__DESCRIPTION OF THE TASK__. Among the records below, which lines contain the string "LAYER"? Report them.

__RECORDS FOR PROCESSING__.
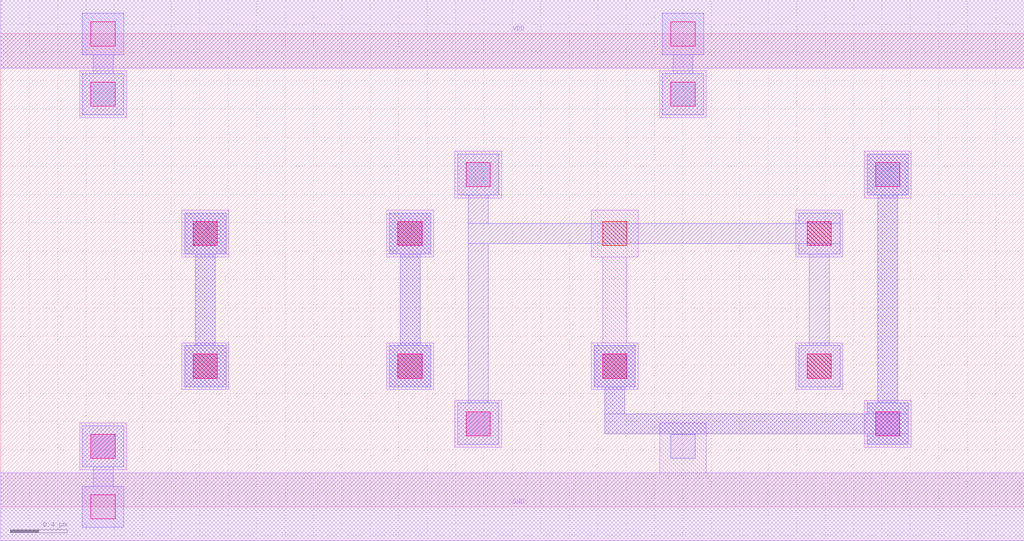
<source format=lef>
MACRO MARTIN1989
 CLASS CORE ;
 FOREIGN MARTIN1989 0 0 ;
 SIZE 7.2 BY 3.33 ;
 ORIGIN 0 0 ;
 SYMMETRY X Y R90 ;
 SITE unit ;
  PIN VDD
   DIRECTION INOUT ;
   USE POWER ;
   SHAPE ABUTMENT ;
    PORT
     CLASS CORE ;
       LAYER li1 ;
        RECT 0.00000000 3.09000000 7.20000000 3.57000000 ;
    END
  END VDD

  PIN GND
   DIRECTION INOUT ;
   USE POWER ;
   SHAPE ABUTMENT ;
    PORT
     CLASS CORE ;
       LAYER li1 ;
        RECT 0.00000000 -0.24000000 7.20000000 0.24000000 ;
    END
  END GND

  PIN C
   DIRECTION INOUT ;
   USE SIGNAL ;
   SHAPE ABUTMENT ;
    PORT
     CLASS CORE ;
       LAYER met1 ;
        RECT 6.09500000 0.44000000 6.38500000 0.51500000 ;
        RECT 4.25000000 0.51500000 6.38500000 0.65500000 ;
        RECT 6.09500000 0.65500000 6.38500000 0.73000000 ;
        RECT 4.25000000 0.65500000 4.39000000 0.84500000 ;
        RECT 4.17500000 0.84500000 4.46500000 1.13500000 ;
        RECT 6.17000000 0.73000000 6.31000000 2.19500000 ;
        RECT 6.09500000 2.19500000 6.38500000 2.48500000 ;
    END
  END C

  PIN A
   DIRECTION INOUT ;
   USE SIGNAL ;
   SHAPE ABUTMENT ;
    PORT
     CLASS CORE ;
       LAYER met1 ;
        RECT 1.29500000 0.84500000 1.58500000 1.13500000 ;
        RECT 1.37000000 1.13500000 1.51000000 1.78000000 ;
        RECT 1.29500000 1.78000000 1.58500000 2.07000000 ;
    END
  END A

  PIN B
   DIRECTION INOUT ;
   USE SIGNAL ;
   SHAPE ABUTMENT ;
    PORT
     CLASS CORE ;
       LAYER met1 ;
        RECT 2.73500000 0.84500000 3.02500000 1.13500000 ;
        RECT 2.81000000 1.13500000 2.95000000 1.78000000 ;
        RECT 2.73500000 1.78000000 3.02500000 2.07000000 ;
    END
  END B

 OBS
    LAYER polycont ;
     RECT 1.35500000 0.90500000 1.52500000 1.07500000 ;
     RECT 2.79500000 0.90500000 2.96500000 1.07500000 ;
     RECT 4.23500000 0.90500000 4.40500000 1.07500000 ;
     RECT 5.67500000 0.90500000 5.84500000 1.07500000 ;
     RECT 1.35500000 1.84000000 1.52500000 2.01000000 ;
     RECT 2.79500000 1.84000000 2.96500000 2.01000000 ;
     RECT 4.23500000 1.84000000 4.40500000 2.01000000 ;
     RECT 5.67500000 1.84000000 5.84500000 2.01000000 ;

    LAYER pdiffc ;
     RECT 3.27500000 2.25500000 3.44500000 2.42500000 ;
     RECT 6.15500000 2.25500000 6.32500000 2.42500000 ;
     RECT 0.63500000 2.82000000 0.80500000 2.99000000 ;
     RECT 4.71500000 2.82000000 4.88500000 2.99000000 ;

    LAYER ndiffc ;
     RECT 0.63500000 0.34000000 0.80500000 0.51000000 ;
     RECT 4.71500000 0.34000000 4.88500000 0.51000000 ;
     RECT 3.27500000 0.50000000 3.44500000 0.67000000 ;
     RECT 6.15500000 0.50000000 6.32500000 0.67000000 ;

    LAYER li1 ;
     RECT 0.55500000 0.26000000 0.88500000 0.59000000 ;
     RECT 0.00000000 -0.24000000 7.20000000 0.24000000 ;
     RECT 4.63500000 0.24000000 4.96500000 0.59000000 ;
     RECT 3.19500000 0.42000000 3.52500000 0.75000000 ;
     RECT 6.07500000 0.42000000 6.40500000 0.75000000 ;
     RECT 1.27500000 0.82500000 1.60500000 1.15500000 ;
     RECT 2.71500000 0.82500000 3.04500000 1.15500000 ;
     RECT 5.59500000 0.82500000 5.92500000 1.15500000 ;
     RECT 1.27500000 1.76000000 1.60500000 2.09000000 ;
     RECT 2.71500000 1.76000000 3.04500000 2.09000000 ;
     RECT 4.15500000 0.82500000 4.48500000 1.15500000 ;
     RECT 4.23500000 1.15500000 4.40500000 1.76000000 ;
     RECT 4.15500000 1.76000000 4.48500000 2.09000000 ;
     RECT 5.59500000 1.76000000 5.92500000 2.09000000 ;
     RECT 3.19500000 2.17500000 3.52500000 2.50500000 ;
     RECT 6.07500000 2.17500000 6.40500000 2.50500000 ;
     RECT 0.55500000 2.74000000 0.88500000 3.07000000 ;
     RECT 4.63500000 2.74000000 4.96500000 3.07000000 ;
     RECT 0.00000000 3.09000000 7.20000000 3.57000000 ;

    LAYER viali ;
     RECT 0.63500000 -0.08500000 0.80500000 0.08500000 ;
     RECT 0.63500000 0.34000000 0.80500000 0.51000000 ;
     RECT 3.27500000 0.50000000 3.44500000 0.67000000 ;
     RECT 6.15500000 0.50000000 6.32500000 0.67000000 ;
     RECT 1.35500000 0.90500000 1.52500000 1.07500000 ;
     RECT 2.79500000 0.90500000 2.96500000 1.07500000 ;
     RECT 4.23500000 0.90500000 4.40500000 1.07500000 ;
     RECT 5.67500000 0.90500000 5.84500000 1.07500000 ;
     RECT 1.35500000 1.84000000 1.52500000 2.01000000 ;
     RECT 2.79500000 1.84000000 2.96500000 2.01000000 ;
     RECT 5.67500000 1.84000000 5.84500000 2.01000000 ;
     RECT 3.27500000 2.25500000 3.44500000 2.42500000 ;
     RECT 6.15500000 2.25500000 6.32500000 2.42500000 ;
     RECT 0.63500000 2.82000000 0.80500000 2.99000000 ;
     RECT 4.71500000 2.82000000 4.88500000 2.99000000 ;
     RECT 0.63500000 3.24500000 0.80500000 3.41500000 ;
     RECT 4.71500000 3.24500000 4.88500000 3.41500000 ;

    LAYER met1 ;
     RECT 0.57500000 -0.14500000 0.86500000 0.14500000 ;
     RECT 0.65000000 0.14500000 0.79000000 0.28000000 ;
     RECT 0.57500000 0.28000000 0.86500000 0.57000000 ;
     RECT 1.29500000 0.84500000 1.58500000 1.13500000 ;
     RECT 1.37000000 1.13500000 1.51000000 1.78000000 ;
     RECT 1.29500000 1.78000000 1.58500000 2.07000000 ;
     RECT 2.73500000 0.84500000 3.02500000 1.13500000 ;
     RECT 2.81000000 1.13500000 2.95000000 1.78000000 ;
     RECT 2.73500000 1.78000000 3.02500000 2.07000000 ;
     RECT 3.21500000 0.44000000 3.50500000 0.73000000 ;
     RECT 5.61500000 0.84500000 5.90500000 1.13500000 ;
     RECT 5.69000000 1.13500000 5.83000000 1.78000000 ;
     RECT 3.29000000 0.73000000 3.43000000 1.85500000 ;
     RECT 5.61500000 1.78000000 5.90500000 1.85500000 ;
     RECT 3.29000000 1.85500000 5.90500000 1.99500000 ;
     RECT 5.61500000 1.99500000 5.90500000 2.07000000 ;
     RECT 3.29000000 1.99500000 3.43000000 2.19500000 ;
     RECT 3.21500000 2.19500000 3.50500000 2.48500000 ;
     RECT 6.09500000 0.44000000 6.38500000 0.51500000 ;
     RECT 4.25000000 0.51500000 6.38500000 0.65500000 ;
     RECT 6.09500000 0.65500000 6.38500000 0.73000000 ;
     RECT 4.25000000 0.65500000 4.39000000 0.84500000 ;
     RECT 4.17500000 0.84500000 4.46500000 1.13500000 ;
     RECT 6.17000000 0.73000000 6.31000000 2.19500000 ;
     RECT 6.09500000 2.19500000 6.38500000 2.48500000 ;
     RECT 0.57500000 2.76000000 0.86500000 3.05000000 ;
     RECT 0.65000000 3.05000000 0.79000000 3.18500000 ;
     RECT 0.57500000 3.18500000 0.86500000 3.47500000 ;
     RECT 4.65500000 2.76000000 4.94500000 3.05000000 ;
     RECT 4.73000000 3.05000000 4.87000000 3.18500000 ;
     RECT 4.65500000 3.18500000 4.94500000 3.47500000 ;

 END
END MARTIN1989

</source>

...

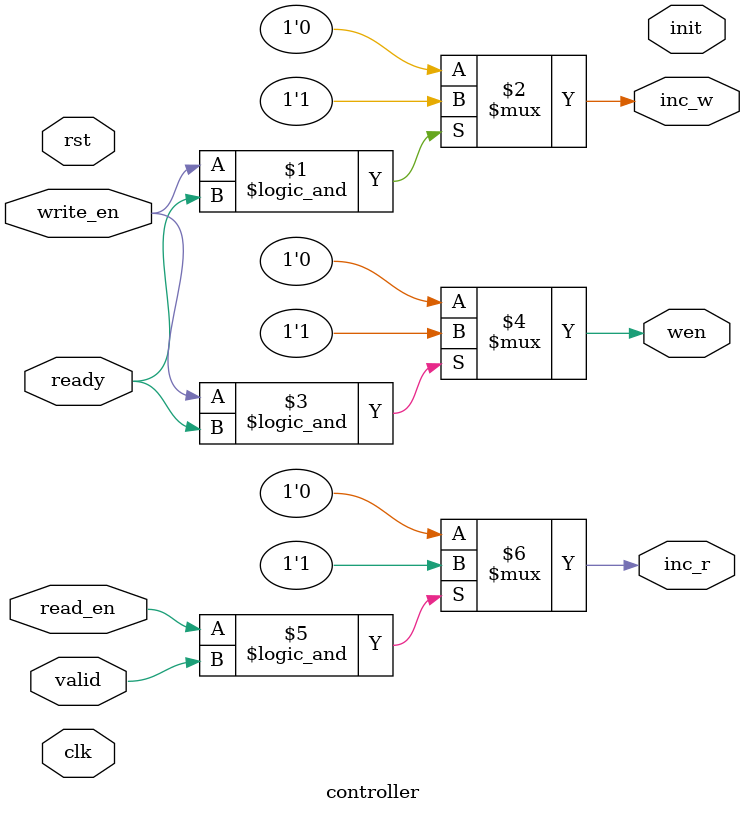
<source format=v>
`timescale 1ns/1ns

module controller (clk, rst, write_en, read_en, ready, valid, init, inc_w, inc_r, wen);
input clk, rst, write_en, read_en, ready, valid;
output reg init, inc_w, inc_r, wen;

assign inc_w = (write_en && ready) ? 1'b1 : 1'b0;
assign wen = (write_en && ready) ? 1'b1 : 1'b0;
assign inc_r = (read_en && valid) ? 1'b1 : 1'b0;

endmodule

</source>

__YOUR RESPONSE__.
       LAYER li1 ;
       LAYER li1 ;
       LAYER met1 ;
       LAYER met1 ;
       LAYER met1 ;
    LAYER polycont ;
    LAYER pdiffc ;
    LAYER ndiffc ;
    LAYER li1 ;
    LAYER viali ;
    LAYER met1 ;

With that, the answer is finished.